## [Aim of the exercise]
Go through the data below and gather each line containing "hours".

## [Working data]
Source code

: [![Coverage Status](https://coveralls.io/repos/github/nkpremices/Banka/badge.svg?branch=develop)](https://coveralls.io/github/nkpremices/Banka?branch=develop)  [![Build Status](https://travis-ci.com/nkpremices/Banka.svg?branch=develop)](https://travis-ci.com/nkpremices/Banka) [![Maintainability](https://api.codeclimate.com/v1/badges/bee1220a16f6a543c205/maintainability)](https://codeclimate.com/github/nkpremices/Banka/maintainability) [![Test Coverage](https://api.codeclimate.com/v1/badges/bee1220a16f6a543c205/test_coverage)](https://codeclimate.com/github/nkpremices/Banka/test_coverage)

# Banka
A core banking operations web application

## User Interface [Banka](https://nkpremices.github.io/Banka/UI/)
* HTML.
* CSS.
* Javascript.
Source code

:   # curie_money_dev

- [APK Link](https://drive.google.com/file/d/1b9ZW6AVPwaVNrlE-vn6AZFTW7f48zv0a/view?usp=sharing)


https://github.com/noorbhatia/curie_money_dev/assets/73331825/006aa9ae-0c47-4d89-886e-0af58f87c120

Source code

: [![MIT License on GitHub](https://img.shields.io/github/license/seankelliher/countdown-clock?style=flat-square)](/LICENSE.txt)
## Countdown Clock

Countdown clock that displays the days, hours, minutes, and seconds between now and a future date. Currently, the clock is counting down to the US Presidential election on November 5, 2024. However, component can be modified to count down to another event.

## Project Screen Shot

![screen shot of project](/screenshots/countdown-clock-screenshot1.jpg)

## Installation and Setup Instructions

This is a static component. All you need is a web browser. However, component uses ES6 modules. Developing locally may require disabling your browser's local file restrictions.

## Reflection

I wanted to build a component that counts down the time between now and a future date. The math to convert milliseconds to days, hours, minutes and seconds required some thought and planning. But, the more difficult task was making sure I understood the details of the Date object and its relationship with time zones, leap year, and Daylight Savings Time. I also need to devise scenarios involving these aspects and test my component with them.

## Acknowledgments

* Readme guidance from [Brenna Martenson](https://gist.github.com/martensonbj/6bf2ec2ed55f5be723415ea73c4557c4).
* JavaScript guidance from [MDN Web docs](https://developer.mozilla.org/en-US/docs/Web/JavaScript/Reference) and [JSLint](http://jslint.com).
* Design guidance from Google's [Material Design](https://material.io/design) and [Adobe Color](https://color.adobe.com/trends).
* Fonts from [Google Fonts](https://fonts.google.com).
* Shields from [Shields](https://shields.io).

## [Written answer]
Countdown clock that displays the days, hours, minutes, and seconds between now and a future date. Currently, the clock is counting down to the US Presidential election on November 5, 2024. However, component can be modified to count down to another event.
I wanted to build a component that counts down the time between now and a future date. The math to convert milliseconds to days, hours, minutes and seconds required some thought and planning. But, the more difficult task was making sure I understood the details of the Date object and its relationship with time zones, leap year, and Daylight Savings Time. I also need to devise scenarios involving these aspects and test my component with them.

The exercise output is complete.